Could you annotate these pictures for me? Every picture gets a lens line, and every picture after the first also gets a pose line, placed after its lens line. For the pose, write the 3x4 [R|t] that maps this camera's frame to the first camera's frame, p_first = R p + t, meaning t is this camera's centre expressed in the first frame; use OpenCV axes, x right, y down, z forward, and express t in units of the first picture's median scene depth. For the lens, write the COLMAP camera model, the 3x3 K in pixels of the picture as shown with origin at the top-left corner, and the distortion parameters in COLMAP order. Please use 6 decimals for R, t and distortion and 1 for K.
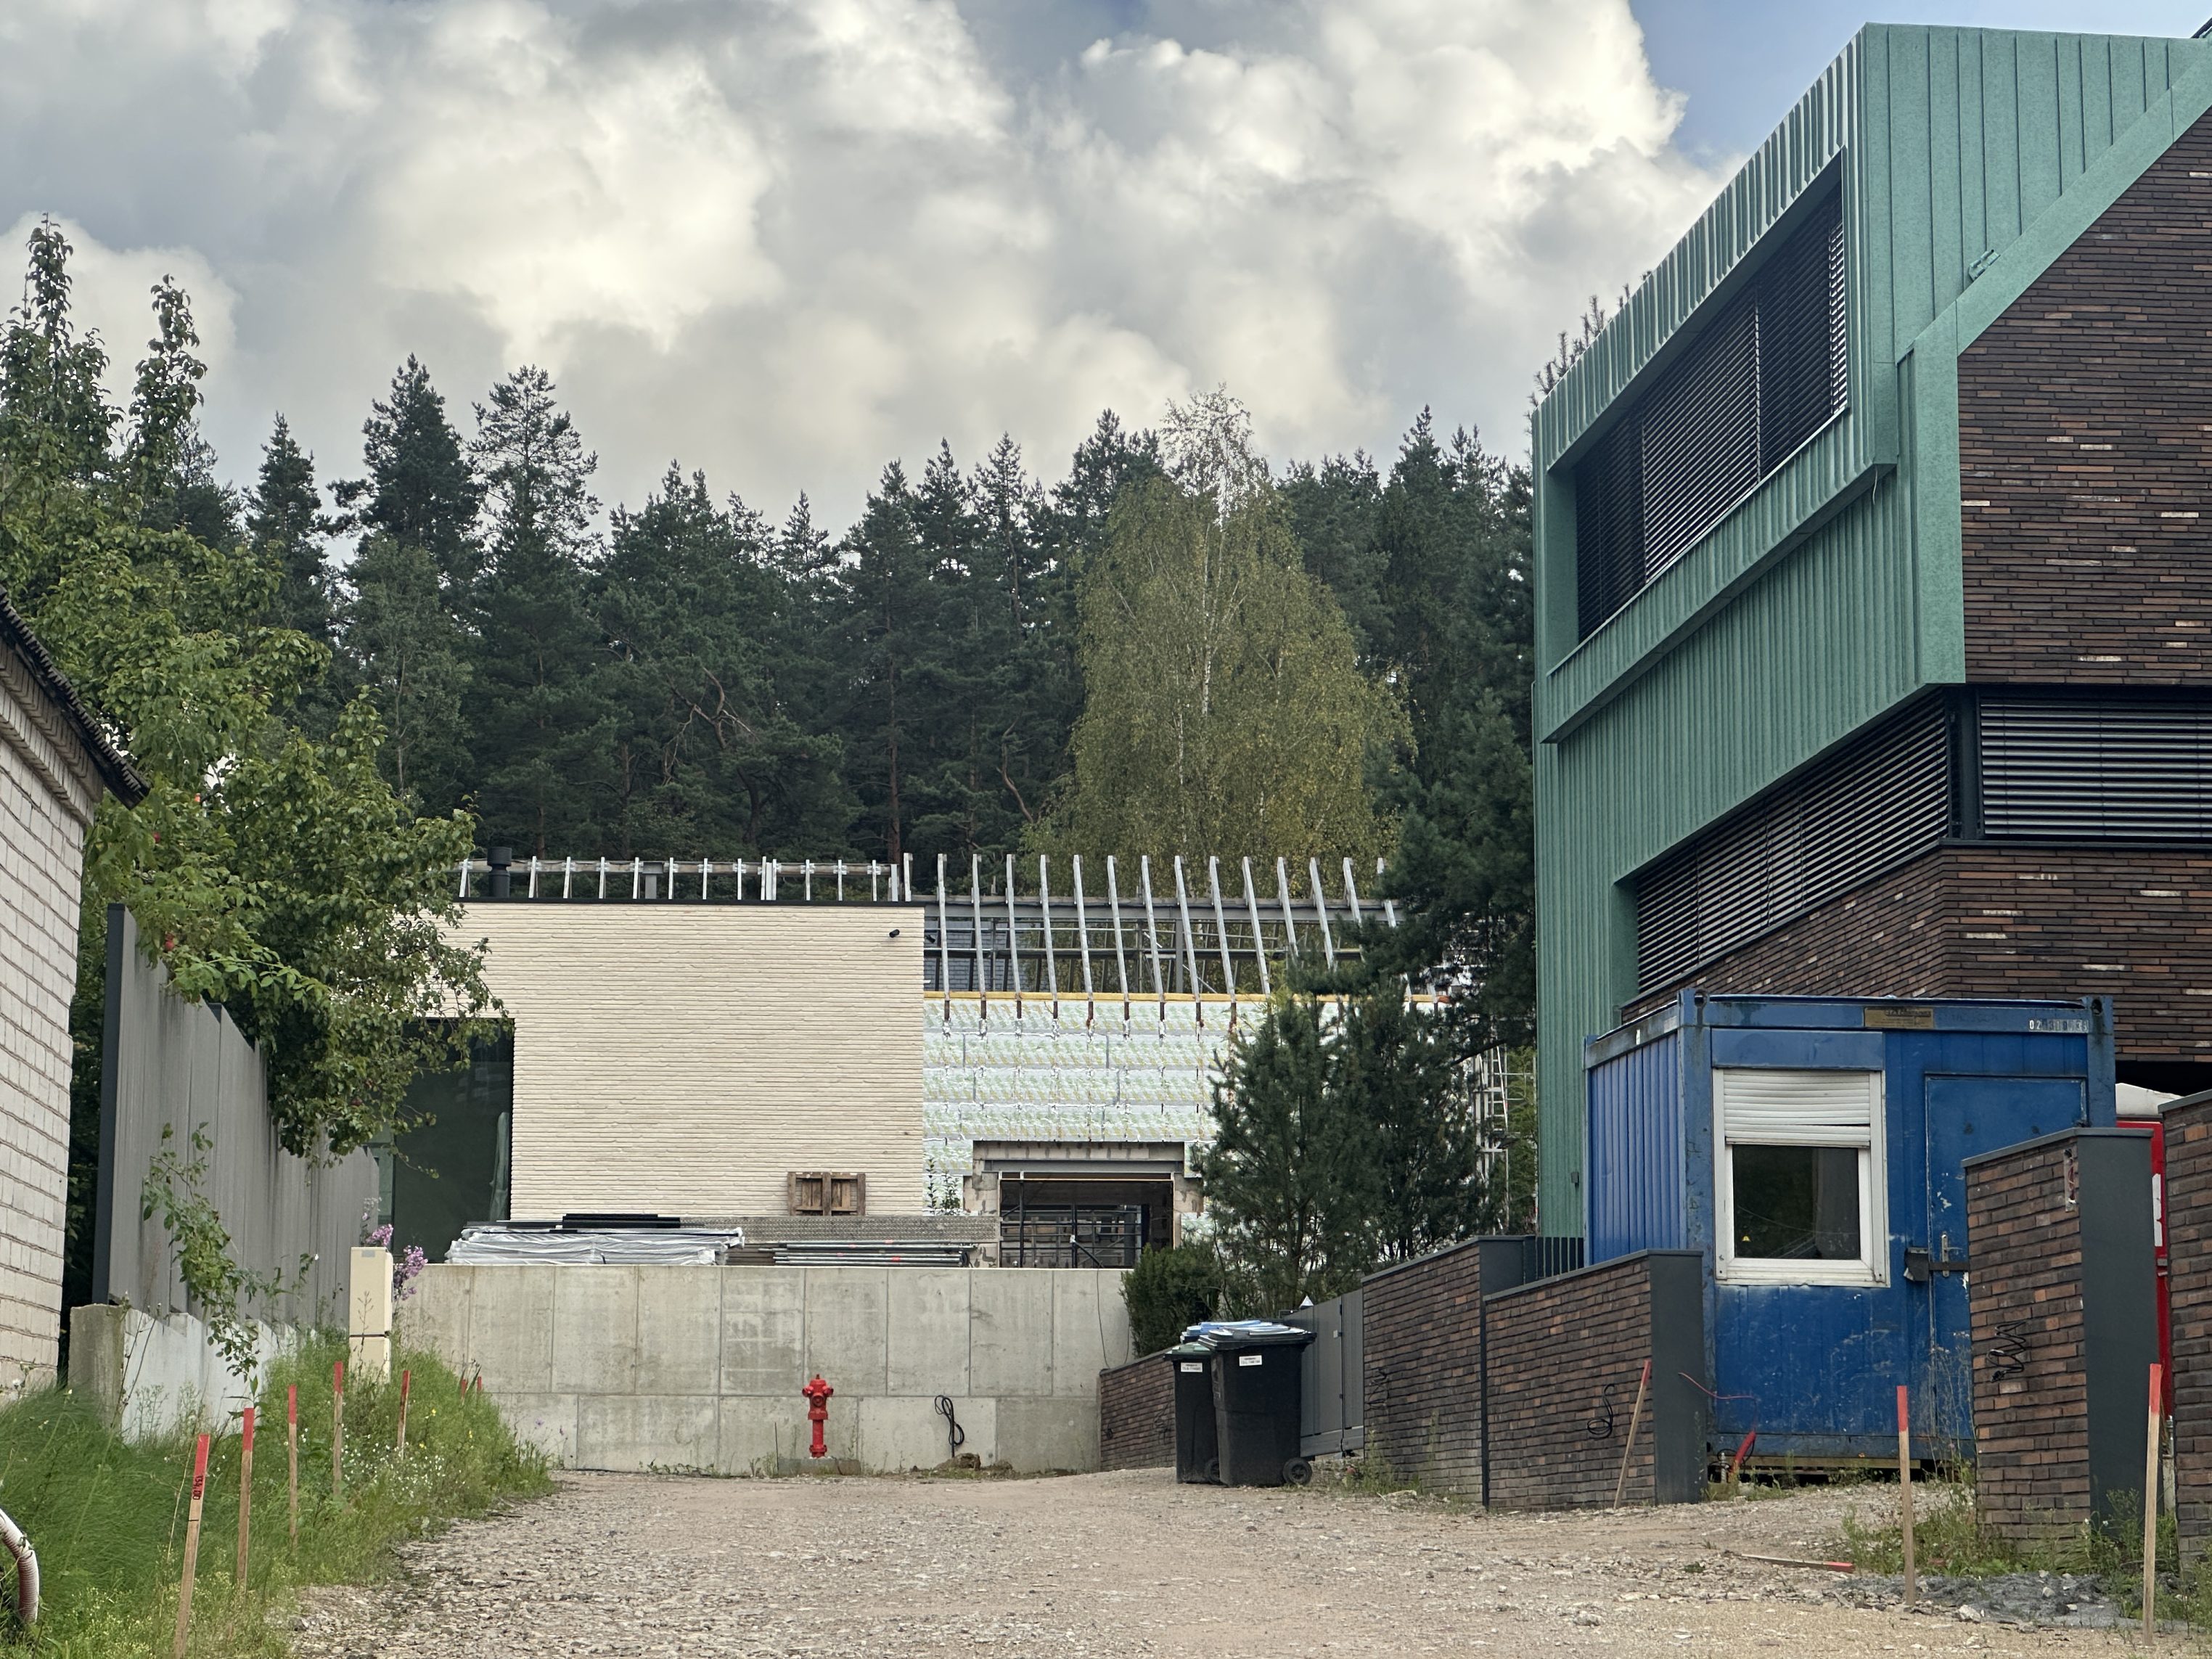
lens RADIAL K [[4789.0, 0, 1115.8], [0, 4789.0, 748.3], [0, 0, 1]] dist [0.134349, 0.000000]
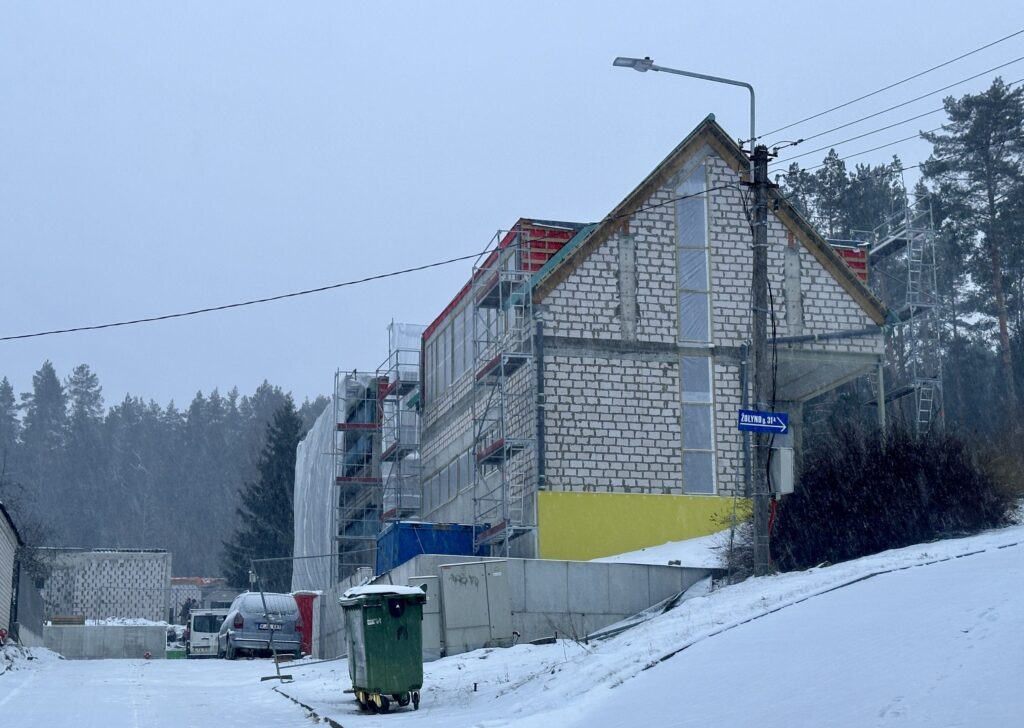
lens RADIAL K [[1535.0, 0, 520.9], [0, 1535.0, 396.3], [0, 0, 1]] dist [0.209608, 0.000000]
pose [[0.988185, 0.022599, 0.151588, 0.013079], [-0.015721, 0.998798, -0.046416, -0.009651], [-0.152455, 0.043485, 0.987353, -0.112770]]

----

WHAT YOU HAVE TO DO
Reproduce every line of the data above verbatim, omitting the pictures.

RESPONSE TO THIS EXERCISE
Could you annotate these pictures for me? Every picture gets a lens line, and every picture after the first also gets a pose line, placed after its lens line. For the pose, write the 3x4 [R|t] that maps this camera's frame to the first camera's frame, p_first = R p + t, meaning t is this camera's centre expressed in the first frame; use OpenCV axes, x right, y down, z forward, and express t in units of the first picture's median scene depth. For the lens, write the COLMAP camera model, the 3x3 K in pixels of the picture as shown with origin at the top-left corner, and the distortion parameters in COLMAP order. Please use 6 decimals for R, t and distortion and 1 for K.
lens RADIAL K [[4789.0, 0, 1115.8], [0, 4789.0, 748.3], [0, 0, 1]] dist [0.134349, 0.000000]
lens RADIAL K [[1535.0, 0, 520.9], [0, 1535.0, 396.3], [0, 0, 1]] dist [0.209608, 0.000000]
pose [[0.988185, 0.022599, 0.151588, 0.013079], [-0.015721, 0.998798, -0.046416, -0.009651], [-0.152455, 0.043485, 0.987353, -0.112770]]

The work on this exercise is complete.